Losing a loved one regardless of how close you were to him or her is difficult, but sometimes not always in the way that you would expect. When we lose someone, we often view that loss as subjective and primarily think of how that loss affects us as individuals. However, one of the pains that we take for granted is how it feels to watch another loved one have to say goodbye to the person who changed and shaped their life.
My family recently lost my godmother, Aunt June. Although we were not related by blood, Aunt June was always treated as family and no one considered her anything other our own. Despite my sadness over the loss of my godmother, the loss I feel is nothing in comparison to the tremendous hole that her death has left in my mother’s life.
Aunt June was abandoned as an infant 85 years ago and was found on the street in Jersey City. She was then placed into foster care and eventually adopted by an abusive foster family who mistreated her in terrible ways that should not be remembered, for they are not what defined Aunt June. Thankfully, she was eventually removed from the house and was sent to a convent where, still a young girl, she finished her high school degree and started studying to become a nurse. She eventually decided that she would become a nun, but before she took her final vows, she decided that the void in her life was a result of never having a true family. Despite leaving the convent, Aunt June still remained a faithful and devout Catholic and she continued being a nurse.
Over 50 years ago, Aunt June began dating a man who was my grandfather’s business partner, which is how my grandparents and my mother met her. Aunt June saw the kind of close-knit family that my mother had and became good friends with my grandparents. Even after the man that she was dating broke up with her, she remained friendly with our family and became a part of it. As Mom grew up, Aunt June called herself my mother’s fairy godmother and that was an accurate description based on all that I know about my godmother. She was a friend to everyone, especially to anyone who needed care when he or she was ill. Moreover, despite her limited money, she would always help someone financially when they needed it. She truly watched out for people and through her kindness, she encompassed the full meaning of a fairy godmother.
Aunt June’s reach was far and without her, there is a real chance that I would not be here today. She helped my mother through her pregnancy with me, and I know that is something that my mother never forgot. Aunt June helped my mother through undoubtedly one of the most challenging times in her life and my mom returned her kindness and did not leave Aunt June’s side as her health began to decline. Aunt June was my mother’s fairy godmother, but my mother became Aunt June’s heart and especially, her voice. After Aunt June had a stroke several years ago that left her incapable of verbalizing her needs, my mother advocated for her in the way that Aunt June would have done for anyone in a similar position. Aunt June and my mother essentially became each other’s fairy godmothers in ways that no one else ever will be.
There are a few things that I know break my mother’s heart about Aunt June.

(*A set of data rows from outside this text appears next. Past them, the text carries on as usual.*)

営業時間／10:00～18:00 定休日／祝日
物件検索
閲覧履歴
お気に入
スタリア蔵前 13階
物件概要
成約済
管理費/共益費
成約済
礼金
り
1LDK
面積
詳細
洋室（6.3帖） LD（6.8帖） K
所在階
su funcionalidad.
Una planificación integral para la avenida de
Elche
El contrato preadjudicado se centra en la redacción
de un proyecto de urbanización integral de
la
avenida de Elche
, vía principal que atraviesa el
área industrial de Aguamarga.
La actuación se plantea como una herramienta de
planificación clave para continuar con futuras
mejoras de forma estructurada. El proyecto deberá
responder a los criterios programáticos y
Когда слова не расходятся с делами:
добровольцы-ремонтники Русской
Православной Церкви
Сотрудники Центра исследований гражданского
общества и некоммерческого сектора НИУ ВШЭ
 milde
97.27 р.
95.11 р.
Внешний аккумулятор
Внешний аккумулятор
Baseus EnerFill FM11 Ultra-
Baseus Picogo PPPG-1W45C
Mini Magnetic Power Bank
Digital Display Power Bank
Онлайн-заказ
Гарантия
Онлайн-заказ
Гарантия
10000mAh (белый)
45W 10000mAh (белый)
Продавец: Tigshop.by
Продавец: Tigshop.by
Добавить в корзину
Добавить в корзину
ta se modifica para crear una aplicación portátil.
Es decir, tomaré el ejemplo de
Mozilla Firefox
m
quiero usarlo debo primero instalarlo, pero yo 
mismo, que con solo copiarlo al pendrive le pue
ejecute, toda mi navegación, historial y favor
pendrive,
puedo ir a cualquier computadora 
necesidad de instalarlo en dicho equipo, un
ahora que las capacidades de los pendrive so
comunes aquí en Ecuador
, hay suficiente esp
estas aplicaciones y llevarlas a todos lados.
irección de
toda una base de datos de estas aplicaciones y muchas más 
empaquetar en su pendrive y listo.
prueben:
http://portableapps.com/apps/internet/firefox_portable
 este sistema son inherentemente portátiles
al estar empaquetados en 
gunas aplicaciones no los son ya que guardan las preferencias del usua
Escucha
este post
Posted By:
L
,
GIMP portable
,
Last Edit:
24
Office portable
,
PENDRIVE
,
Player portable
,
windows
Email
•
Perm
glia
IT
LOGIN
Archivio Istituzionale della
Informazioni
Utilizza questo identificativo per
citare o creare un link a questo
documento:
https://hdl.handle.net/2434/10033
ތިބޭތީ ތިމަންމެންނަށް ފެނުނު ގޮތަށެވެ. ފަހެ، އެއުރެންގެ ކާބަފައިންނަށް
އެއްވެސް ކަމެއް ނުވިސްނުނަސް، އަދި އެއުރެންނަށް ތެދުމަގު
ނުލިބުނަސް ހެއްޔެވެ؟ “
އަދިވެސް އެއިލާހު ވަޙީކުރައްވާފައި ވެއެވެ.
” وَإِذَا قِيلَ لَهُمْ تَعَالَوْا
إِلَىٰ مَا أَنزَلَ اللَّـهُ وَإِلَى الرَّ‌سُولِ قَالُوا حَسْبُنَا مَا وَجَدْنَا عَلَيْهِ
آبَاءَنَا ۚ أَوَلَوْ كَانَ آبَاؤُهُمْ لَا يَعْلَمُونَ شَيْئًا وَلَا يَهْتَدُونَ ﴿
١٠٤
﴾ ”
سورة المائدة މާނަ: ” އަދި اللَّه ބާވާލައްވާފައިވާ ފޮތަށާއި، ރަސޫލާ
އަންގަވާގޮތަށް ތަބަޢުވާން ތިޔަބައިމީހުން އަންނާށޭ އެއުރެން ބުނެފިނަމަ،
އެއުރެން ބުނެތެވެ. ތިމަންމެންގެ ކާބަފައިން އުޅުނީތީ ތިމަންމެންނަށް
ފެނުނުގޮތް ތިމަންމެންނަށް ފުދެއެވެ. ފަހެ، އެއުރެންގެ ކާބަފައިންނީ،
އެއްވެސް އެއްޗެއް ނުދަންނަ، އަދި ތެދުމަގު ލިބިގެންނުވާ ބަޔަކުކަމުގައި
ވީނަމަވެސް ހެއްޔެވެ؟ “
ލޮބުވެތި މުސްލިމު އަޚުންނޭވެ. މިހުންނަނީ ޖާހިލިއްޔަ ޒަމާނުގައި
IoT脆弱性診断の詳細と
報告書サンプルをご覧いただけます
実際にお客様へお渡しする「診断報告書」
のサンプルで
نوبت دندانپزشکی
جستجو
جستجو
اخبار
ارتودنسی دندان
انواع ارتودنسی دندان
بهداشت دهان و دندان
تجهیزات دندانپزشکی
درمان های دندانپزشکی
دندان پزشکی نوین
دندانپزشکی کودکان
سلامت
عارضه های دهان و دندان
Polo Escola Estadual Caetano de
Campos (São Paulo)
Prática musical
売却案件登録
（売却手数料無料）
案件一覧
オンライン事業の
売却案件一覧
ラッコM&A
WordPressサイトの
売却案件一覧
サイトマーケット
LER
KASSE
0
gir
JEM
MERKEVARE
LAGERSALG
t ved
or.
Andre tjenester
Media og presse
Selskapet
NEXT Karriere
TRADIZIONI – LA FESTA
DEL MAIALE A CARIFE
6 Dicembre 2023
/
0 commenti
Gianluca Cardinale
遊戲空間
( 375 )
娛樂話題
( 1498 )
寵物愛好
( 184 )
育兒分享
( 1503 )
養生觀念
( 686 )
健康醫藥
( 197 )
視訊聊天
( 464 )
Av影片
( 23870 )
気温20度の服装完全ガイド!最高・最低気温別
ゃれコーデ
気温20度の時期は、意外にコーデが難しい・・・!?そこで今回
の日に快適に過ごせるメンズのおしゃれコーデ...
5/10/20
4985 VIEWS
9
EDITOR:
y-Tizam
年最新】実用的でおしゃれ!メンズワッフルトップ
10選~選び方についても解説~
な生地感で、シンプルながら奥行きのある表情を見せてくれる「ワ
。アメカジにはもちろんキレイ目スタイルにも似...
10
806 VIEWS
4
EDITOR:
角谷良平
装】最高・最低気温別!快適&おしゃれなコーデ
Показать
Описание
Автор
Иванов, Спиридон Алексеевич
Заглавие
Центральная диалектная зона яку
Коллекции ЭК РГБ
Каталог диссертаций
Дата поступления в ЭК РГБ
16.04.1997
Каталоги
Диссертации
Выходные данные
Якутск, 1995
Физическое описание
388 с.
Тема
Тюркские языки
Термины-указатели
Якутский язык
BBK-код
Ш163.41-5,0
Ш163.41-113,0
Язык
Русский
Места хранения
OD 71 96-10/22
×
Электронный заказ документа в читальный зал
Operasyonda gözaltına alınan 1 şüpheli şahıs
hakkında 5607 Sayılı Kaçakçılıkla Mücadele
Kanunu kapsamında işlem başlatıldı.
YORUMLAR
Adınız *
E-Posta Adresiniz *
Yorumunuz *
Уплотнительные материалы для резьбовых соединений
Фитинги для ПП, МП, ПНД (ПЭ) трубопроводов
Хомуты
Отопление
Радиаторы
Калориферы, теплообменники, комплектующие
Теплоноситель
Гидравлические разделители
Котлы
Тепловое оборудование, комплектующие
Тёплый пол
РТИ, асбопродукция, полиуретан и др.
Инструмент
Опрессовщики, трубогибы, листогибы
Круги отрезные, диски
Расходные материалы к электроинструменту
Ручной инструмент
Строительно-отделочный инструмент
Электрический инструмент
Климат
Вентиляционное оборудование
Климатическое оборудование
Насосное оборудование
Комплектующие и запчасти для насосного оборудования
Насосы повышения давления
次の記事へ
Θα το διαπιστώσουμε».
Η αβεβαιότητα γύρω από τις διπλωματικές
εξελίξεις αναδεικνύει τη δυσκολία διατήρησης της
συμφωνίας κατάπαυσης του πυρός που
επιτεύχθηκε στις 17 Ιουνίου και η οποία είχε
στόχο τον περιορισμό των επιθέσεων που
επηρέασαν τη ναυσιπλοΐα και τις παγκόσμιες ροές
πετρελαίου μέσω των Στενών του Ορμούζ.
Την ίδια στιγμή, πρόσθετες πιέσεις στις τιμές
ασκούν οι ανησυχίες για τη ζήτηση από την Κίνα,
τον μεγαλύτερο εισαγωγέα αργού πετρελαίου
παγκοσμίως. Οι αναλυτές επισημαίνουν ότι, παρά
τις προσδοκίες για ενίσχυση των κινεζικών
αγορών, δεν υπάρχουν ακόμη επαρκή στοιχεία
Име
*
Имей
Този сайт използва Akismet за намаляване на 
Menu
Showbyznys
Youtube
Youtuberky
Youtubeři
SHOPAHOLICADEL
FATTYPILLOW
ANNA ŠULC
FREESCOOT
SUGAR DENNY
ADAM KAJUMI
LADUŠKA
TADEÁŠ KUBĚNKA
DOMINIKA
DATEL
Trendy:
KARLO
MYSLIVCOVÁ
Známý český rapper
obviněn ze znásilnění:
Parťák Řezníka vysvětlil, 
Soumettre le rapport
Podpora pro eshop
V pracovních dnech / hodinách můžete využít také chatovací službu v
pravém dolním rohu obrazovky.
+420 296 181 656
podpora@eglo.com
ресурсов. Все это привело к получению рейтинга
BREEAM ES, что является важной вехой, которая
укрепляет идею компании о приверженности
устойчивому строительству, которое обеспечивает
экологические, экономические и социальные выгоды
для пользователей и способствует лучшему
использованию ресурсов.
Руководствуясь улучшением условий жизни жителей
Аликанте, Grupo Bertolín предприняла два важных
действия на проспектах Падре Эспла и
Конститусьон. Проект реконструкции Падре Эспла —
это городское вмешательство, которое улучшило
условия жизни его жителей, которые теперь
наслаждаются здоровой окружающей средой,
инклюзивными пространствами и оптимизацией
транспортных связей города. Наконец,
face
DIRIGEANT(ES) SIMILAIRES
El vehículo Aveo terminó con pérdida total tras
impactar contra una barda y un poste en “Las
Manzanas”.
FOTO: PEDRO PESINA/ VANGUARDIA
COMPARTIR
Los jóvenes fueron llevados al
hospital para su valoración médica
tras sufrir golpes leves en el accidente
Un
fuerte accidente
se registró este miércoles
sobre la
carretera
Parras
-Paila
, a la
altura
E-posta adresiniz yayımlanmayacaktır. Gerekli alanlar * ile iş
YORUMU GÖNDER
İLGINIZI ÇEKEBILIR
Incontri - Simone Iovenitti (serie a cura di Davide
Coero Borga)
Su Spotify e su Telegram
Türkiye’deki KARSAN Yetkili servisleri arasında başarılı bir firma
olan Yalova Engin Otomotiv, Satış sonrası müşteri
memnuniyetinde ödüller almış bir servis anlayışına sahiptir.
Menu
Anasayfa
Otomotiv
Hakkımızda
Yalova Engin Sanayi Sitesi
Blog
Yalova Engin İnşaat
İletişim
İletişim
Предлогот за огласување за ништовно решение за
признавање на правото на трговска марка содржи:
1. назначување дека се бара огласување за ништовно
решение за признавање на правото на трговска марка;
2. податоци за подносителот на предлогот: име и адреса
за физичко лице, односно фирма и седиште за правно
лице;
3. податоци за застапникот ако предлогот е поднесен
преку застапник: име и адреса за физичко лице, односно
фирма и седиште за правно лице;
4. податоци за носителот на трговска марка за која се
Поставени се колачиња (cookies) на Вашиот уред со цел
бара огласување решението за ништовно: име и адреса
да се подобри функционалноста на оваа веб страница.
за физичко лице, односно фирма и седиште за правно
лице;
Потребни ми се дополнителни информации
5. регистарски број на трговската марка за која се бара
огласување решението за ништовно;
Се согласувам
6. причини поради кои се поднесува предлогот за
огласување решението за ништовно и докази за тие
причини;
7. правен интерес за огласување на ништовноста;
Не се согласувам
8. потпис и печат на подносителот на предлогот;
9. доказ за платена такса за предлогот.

The first is that Aunt June always wondered why she was unloved from the time that she was an infant. The second thing that broke my mother’s heart is the sadness that came from watching Aunt June suffering in silence during her final years. Thirdly, what broke all of our hearts is that despite Aunt June’s kindness to all and the amount of friends that she had over the years, so few of them were by her side when she needed their help and so few were willing to do the same for her as she so selflessly did for them.
Aunt June’s life did not end the way it started; she was not alone and she was not unloved. Her constant acts of kindness are what truly defined her, not the mistreatment of others. In her final days, those who deeply cared about Aunt June surrounded her and although she was silent and distant, those who knew her best knew how she felt about them. Although some people spend their lives wondering where they are from and thinking that they do not belong anywhere, everyone has a place in someone’s heart and everyone’s life matters; my mother ensured that my godmother knew how much she was loved.